The dysfunctional things that happened are easier for people to see. What’s harder to grasp are the things that didn’t happen - emotional safety, stability, nurturing. I asked Kate how she survived twenty-five years in a marriage where she felt completely alone. The answer was in her childhood bedroom. She had spent her early years alone in her bedroom silently eating toast she had made herself. At age six she was making and packing her own school lunches. By seven she was taking her younger sister to school on public transport. She learnt early to never ask for help. For Kate, neglect was normal. Kate swam in loneliness.
What I've learned (and by "learned" I mean "am still figuring out”): while seeing the water is hard, getting out is harder. Kate, now a nurse - perhaps inevitably - took a long time to open up. She understood intellectually the connection between her lonely childhood and lonely marriage, but admitted feeling deeply uncomfortable being vulnerable, “I hate talking about myself; I know it’s good for me but I really hate it.” I tried to slow the pacing within our sessions, but even that felt like too much. In our last session, Kate sat with her arms wrapped around a cushion, looking at the carpet. We'd been talking about what it might mean to leave her marriage. What it would require of her. To believe she deserved something.

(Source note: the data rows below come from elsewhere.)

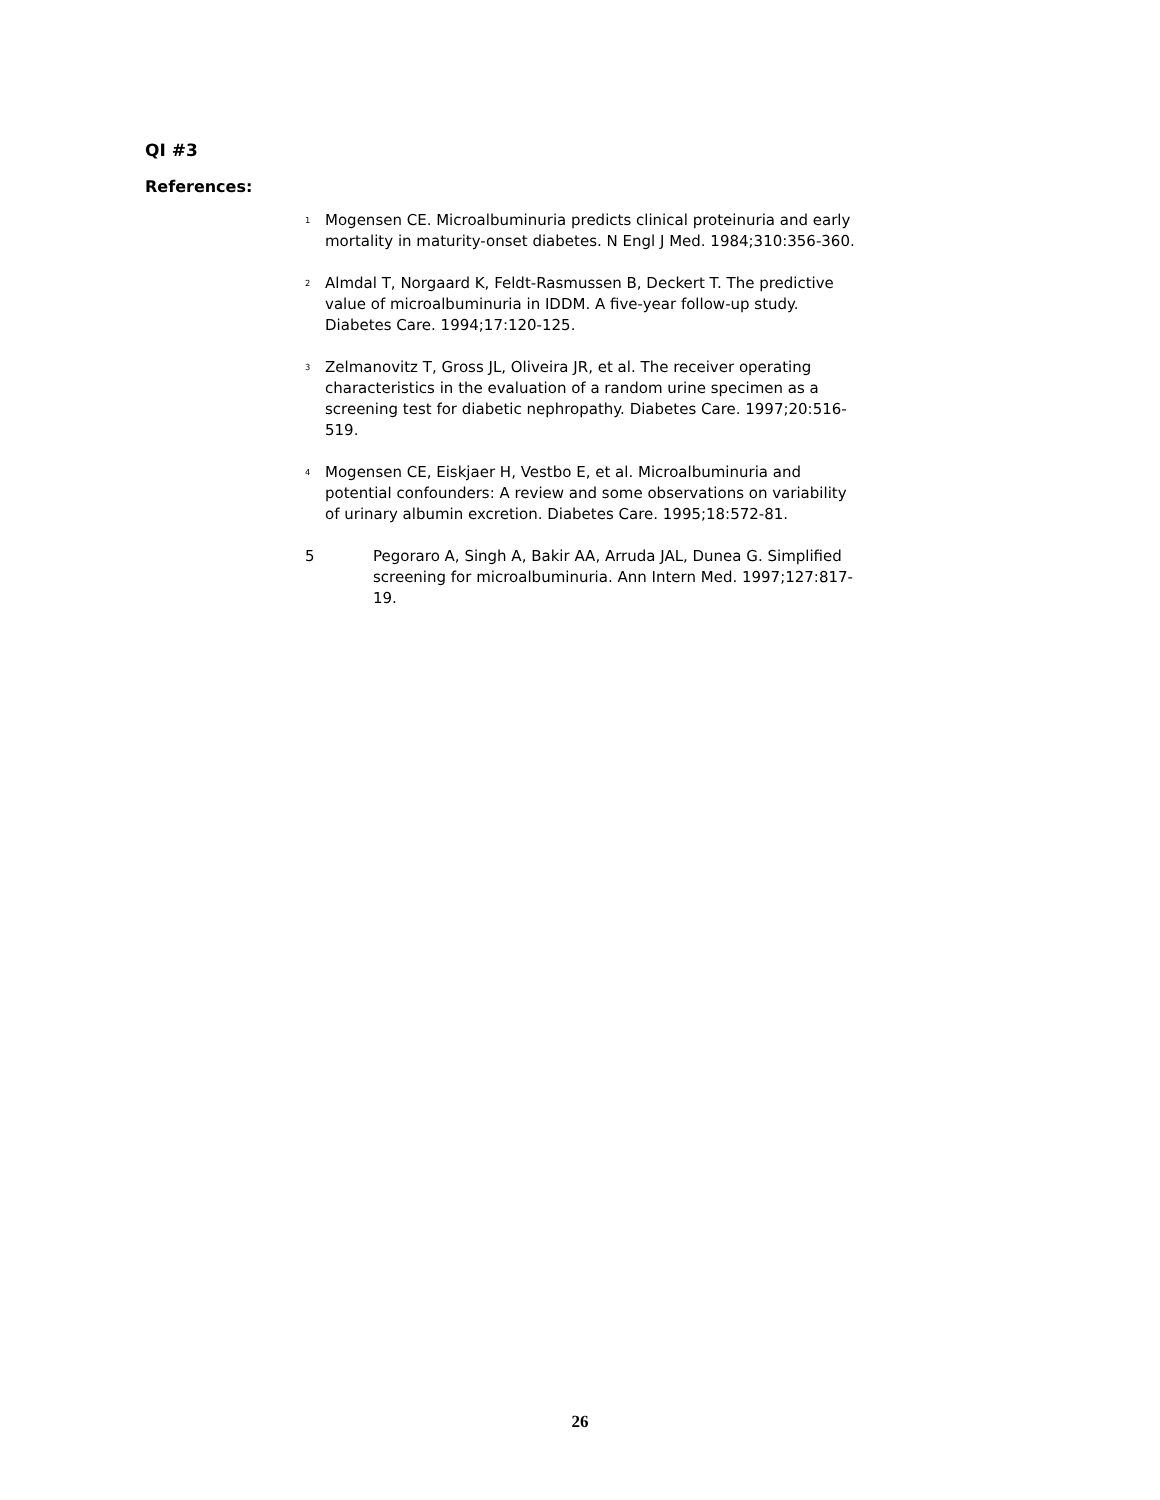QI #3
References:
<sup>1</sup> Mogensen CE. Microalbuminuria predicts clinical proteinuria and early mortality in maturity-onset diabetes. N Engl J Med. 1984;310:356-360.
<sup>2</sup> Almdal T, Norgaard K, Feldt-Rasmussen B, Deckert T. The predictive value of microalbuminuria in IDDM. A five-year follow-up study. Diabetes Care. 1994;17:120-125.
<sup>3</sup> Zelmanovitz T, Gross JL, Oliveira JR, et al. The receiver operating characteristics in the evaluation of a random urine specimen as a screening test for diabetic nephropathy. Diabetes Care. 1997;20:516-519.
<sup>4</sup> Mogensen CE, Eiskjaer H, Vestbo E, et al. Microalbuminuria and potential confounders: A review and some observations on variability of urinary albumin excretion. Diabetes Care. 1995;18:572-81.
5 Pegoraro A, Singh A, Bakir AA, Arruda JAL, Dunea G. Simplified screening for microalbuminuria. Ann Intern Med. 1997;127:817-19.
26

"I'll think about it," she said. We scheduled another appointment, but I felt the particular unease I feel when I sense a client isn’t coming back. Maybe it was the way she wouldn't quite meet my eyes, or a slight pitch change. I hoped she would, but I understand why some don’t. Some see the water but choose to stay submerged, the alternative - opening yourself up when you've spent a lifetime closed - means feeling everything, all at once. For some people, that doesn’t seem survivable.
I am Oliver fifteen years on. I too had my necessary moment of brokenness, my own reckoning with inherited patterns. I came back to my children, yes, but the four months are still there; they remember and I remember. They joke about it now, but every time they do something inside of me - the child who swore he’d be different? - collapses. I sink. Clearly absence is still in me, four generations deep. Have I done enough to repair the wounds and stop that inheritance? I don’t know. I don’t know how, and by who, that gets judged. Maybe it’s a job for my grandchildren - and Oliver’s.
What haunts me is not so much the patients sitting in my office; it's those who never arrive. How many people are losing decades - entire lives - in water they can't see? And even when they do see the water, sometimes, like Kate, that isn't enough. Not every adult escapes their childhood, some do, slowly, painfully, one breath at a time, but for many, the water is just too deep.
Oliver comes to me on Thursdays. The work of learning a new way of being - one without his mother's narcissism or his father's avoidance - is ongoing. Sometimes I see his mother’s snarl superimposed on his face, then his father’s silence dominates, and then there’s this other thing: Oliver showing up, catching himself. I don't know who will win. Learning what a healthy relationship feels like takes time, but now, at least, Oliver knows what water is.
Kate stayed in the water. I got out—though I’m not sure that’s even right. Am I out and wet? Or just swimming differently, aware of what I’m in? Oliver is trying to surface. I don’t know which takes more courage: the staying or the struggling. Maybe they’re the same courage, just differently expressed. Maybe we’re all just doing the best we can with the inheritance we got.
I think about Kate every time I eat toast.